After 2 DNF’s last year (due to the weather) and not starting at the half marathon I signed up in October, I had a kind of mental running breakdown as you know. It has taken me about 6 months to get my running mojo back and after last Sunday I am convinced it’s back.
It’s amazing how fast you can lose your running base if you don’t run enough and it took me a while before I could run 30 minutes straight again (most of that was mental) and last Sunday I ran the 5K without walking.
But most of my runs in the past months have been about the same distance over and over again and the risk of doing that, is that I get bored. And getting bored means skipping workouts in my case. I need a new goal and different kind of runs. Running without looking at the pace helped me a lot in getting my running base back and listen to my body. In that way it has been good I did it.
Till this morning it wasn’t the plan I was going to tell you but my blogger friend Shelley who ran a 5K without breaks in the same week as I did (which we didn’t know from each other), who ran a 5K without walking breaks last weekend too (again we didn’t know), came with an announcement in her post today with her plan which is exactly my plan (yes you’re right: we didn’t know it from each other).

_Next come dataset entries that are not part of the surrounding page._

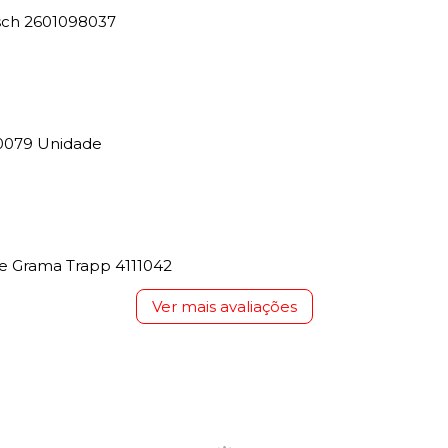
osch 2601098037
0079 Unidade
e Grama Trapp 4111042
Ver mais avaliações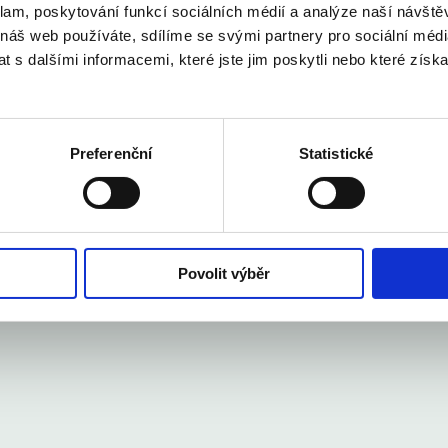
klam, poskytování funkcí sociálních médií a analýze naší návšt
 náš web používáte, sdílíme se svými partnery pro sociální média
estinací roku 2026
 s dalšími informacemi, které jste jim poskytli nebo které získa
Preferenční
Statistické
více než v roce 2024
2 %
Povolit výběr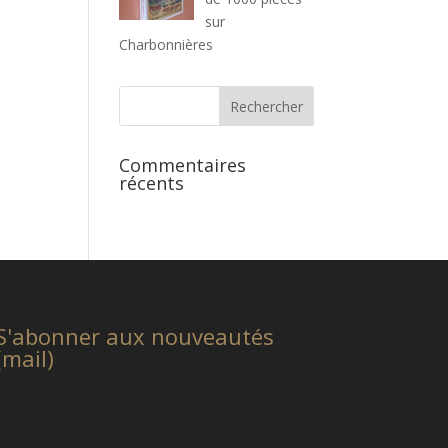
sur
Charbonnières
Commentaires
récents
S'abonner aux nouveautés
(mail)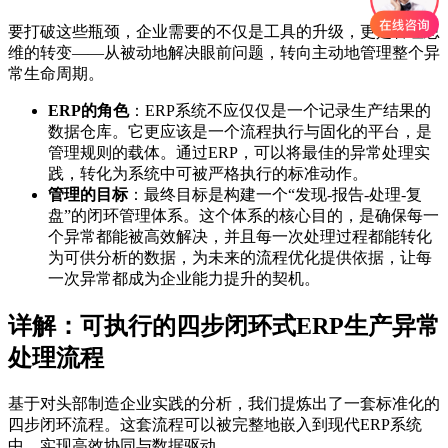
要打破这些瓶颈，企业需要的不仅是工具的升级，更是管理思
维的转变——从被动地解决眼前问题，转向主动地管理整个异
常生命周期。
ERP的角色
：ERP系统不应仅仅是一个记录生产结果的
数据仓库。它更应该是一个流程执行与固化的平台，是
管理规则的载体。通过ERP，可以将最佳的异常处理实
践，转化为系统中可被严格执行的标准动作。
管理的目标
：最终目标是构建一个“发现-报告-处理-复
盘”的闭环管理体系。这个体系的核心目的，是确保每一
个异常都能被高效解决，并且每一次处理过程都能转化
为可供分析的数据，为未来的流程优化提供依据，让每
一次异常都成为企业能力提升的契机。
详解：可执行的四步闭环式ERP生产异常
处理流程
基于对头部制造企业实践的分析，我们提炼出了一套标准化的
四步闭环流程。这套流程可以被完整地嵌入到现代ERP系统
中，实现高效协同与数据驱动。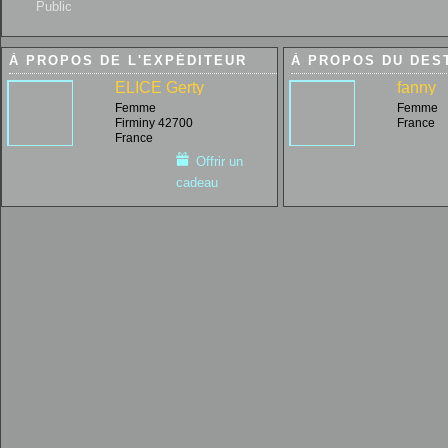
Public
À PROPOS DE L'EXPÉDITEUR
À PROPOS DU DES
ELICE Gerty
fanny
Femme
Femme
Firminy 42700
France
France
Offrir un
cadeau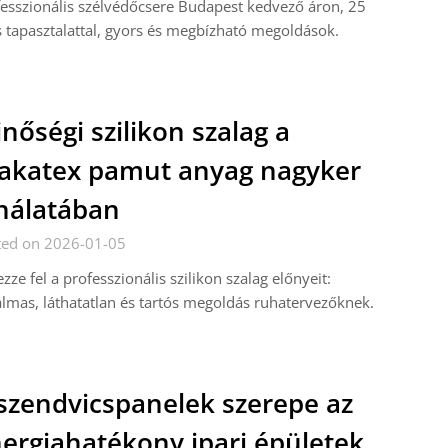
esszionális szélvédőcsere Budapest kedvező áron, 25
 tapasztalattal, gyors és megbízható megoldások.
nőségi szilikon szalag a
akatex pamut anyag nagyker
nálatában
ted on 2026-01-05
zze fel a professzionális szilikon szalag előnyeit:
lmas, láthatatlan és tartós megoldás ruhatervezőknek.
szendvicspanelek szerepe az
ergiahatékony ipari épületek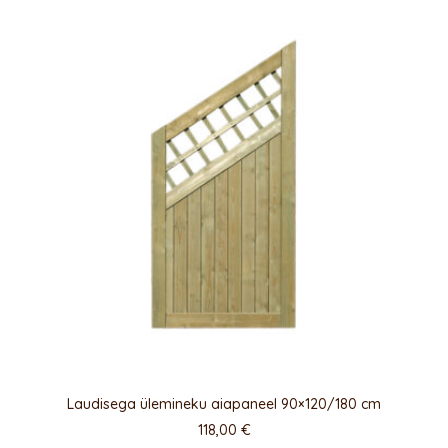
Laudisega ülemineku aiapaneel 90×120/180 cm
118,00
€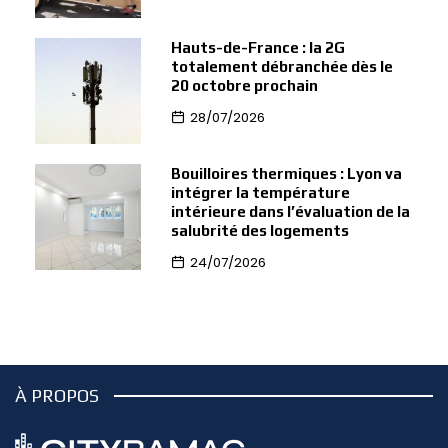
Hauts-de-France : la 2G
totalement débranchée dès le
20 octobre prochain
28/07/2026
Bouilloires thermiques : Lyon va
intégrer la température
intérieure dans l’évaluation de la
salubrité des logements
24/07/2026
À PROPOS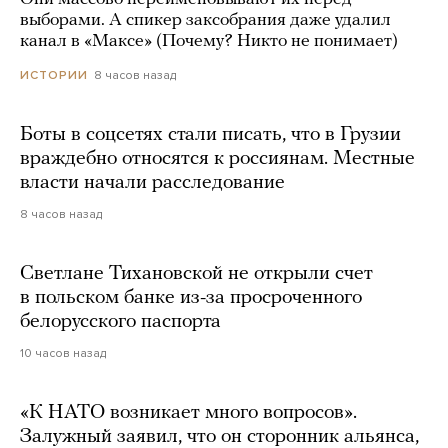
выборами. А спикер заксобрания даже удалил
канал в «Максе» (Почему? Никто не понимает)
8 часов назад
ИСТОРИИ
Боты в соцсетях стали писать, что в Грузии
враждебно относятся к россиянам. Местные
власти начали расследование
8 часов назад
Светлане Тихановской не открыли счет
в польском банке из-за просроченного
белорусского паспорта
10 часов назад
«К НАТО возникает много вопросов».
Залужный заявил, что он сторонник альянса,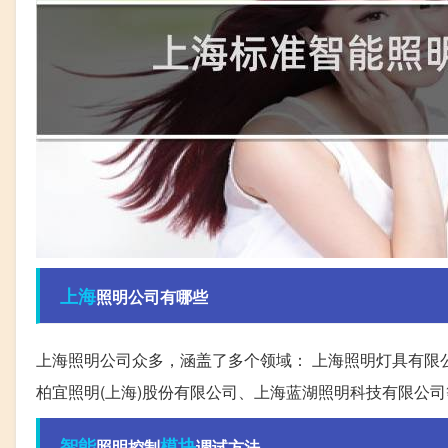
上海
照明公司有哪些
上海照明公司众多，涵盖了多个领域： 上海照明灯具有限公
柏宜照明(上海)股份有限公司、上海蓝湖照明科技有限公
智能
模块
照明控制
调试方法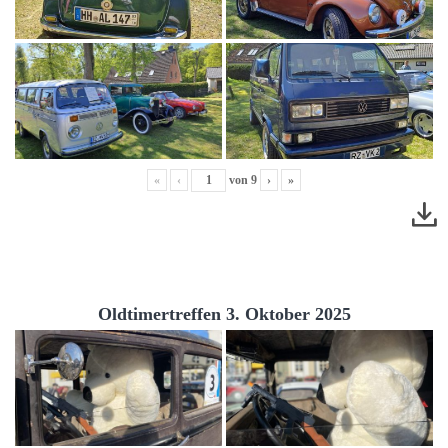
«
‹
von
9
›
»
Oldtimertreffen 3. Oktober 2025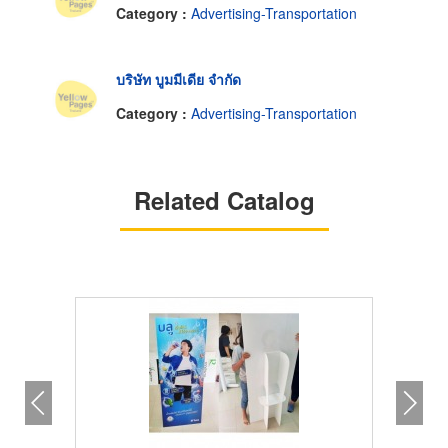
Category :
Advertising-Transportation
บริษัท บูมมีเดีย จำกัด
Category :
Advertising-Transportation
Related Catalog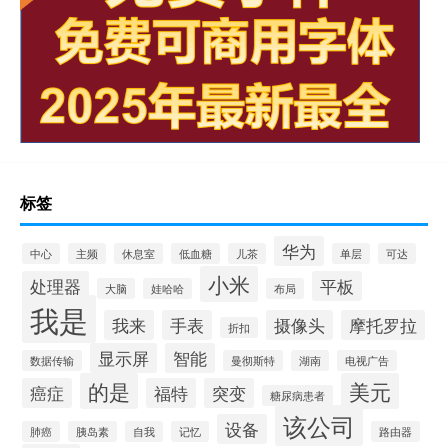
标签
华为
中心
主频
休息室
低血糖
儿茶
单层
可达
小米
处理器
平板
大脑
娃哈哈
布局
我是
我来
手表
摄像头
摩托罗拉
折扣
显示屏
智能
数据传输
曼彻斯特
湖南
电视广告
的是
美元
癌症
福特
突变
糖尿病患者
该公司
设备
肺癌
胰岛素
自我
记忆
路由器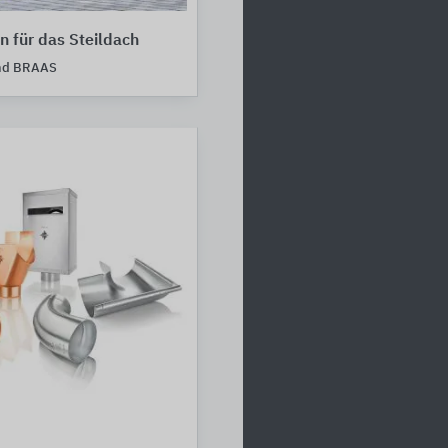
 für das Steildach
nd BRAAS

I’m going to train for a half marathon again.
The original plan was to start training for it and mention it a week before it or something like that. R. thinks I shouldn’t do it and work on getting faster on 5K and 10K but running a half marathon is always in the back of my mind. I just want to finish at least one in my life. Right now, I’m injury free, I’m healthy and I did love the training part for the half marathon. But like Shelley, I’ll start with it and see how it goes.
I’ve chosen a very safe plan this time. It’s a 28 week plan but I start at week 4. The reason the program is so long is that you build up the long runs slowly and do most distances 2 or more times which is good for my confidence. I worked it all out considering my vacation in June, recovery weeks and a 10K I do want to do in September. The plan is to run the half in October. I have 6 months to get ready, that may seem long but I like it. I might do some local races during those 6 months but I decided about those a week before the event takes place.
The plan comes with paces you should use at the different kind of runs. I’m going to use the paces that go with a 31 minute time on a 5K. I have never run that time but the paces that go with that I have run a lot during training. The hardest part will be that I have to run slower on my longer runs than I do now. I’ve compared the paces of my program with the McMillan calculator and they correspond a lot.
Of course I’ll keep you posted how it goes in my workout edition posts.
And I’m closing this last post for my running fashionista’s: one of my running sets needed to be replaced and this is the new set I bought. A very light windjacket, a Capri and two sleeveless tops.